The showup itself to me was clearly suggestive and conducive to irreparable mistaken identification. My conclusion here is supported by the fact that the two victims rode in the police car and listened to the radio broadcasts stating the car which they were following contained the two suspects. One of the victims testified he assumed they were pursuing the assailants. The two suspects were placed in front of the headlights of one of the police cars whereby the two victims were able to leisurely observe them wearing clothing more revealing than the clothing worn by the assailants and from a distance of about 35 to 50 feet. Koste and Shelby *767discussed their identifications both before and during the showup. They observed the police removing items from the car the suspects were riding in, including a .32-caliber revolver, a dark hat, shirt, gas mask bag, some .32-caliber bullets and the wallet of one victim and the purse of the other. One of the officers had one of the victim’s wallets at the time he was speaking to the victims. One victim acknowledged his identification of the shorter assailant was based in part on the fact his property had been found in the car in which the defendants were apprehended. The suggestiveness of this showup to me is clearly established by the record. The only reason I find no error was committed with regard to defendant Flemming is that there was an independent source for the victims’ identification of him. Since I believe the showup itself was unnecessarily suggestive and conducive to an irreparable mistaken identification and there was no independent basis for identifying defendant Scales, I believe the judgment of the circuit court of Champaign County finding defendant Scales guilty of armed robbery should have been reversed.
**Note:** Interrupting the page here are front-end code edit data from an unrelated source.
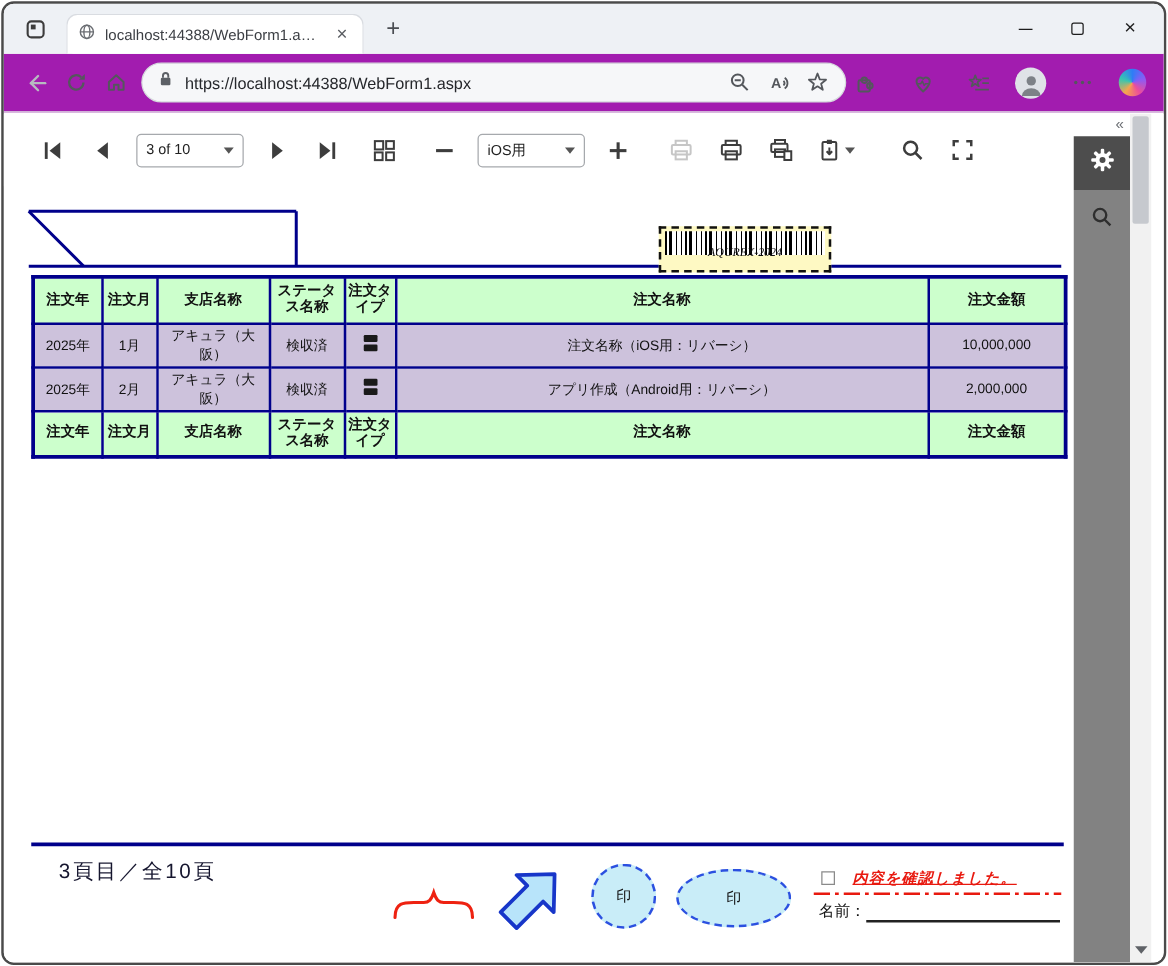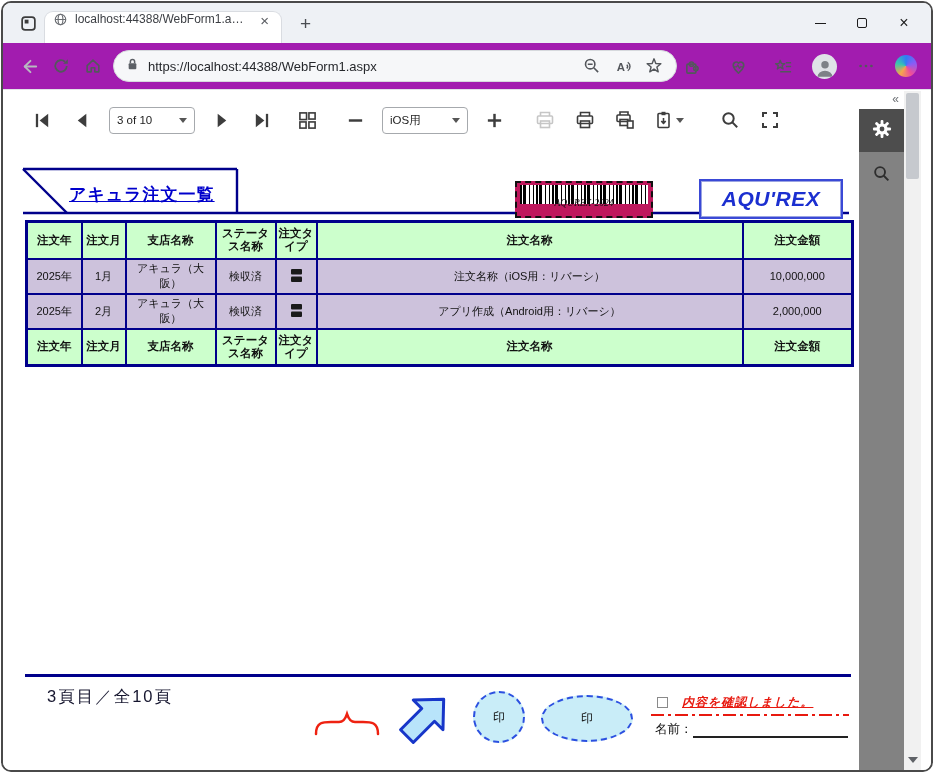--- a/index.html
+++ b/index.html
@@ -14,9 +14,9 @@
   .tabstrip { height:40px; background:#eef1f5; display:flex; align-items:center; position:relative; }
   .tab-actions { width:30px; height:30px; margin-left:10px; display:flex; align-items:center;
                  justify-content:center; border-radius:6px; cursor:pointer; }
-  .tab { width:238px; height:32px; margin-top:8px; margin-left:1px; background:#fff;
+  .tab { width:238px; height:32px; margin-top:8px; margin-left:10px; background:#fff;
          border:1px solid #d9dce1; border-bottom:none; border-radius:9px 9px 0 0;
-         display:flex; align-items:flex-start; padding:0 8px; gap:7px; }
+         display:flex; align-items:center; padding:0 8px; gap:7px; }
   .tab-title { font-size:12px; color:#3b3e43; white-space:nowrap; overflow:hidden;
                text-overflow:ellipsis; flex:1; }
   .tab-close { font-size:15px; color:#5a5d62; line-height:1; padding:1px 4px; border-radius:4px; }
With regard to the trial court’s striking of the testimony of a witness for defendant Scales as to her good character, the majority stated that upon a review of this witness’ testimony and the entire record, they did not find the trial court’s action constituted prejudicial error. I find the answers given by this witness were inept but generally related to Scales’ reputation and therefore the court erred in excluding this testimony. Some of the answers given might not have had the precision which might have been desired, but they should have been admitted and accordingly error was committed. However, I do not feel this error contributed to the conviction and therefore I find it harmless.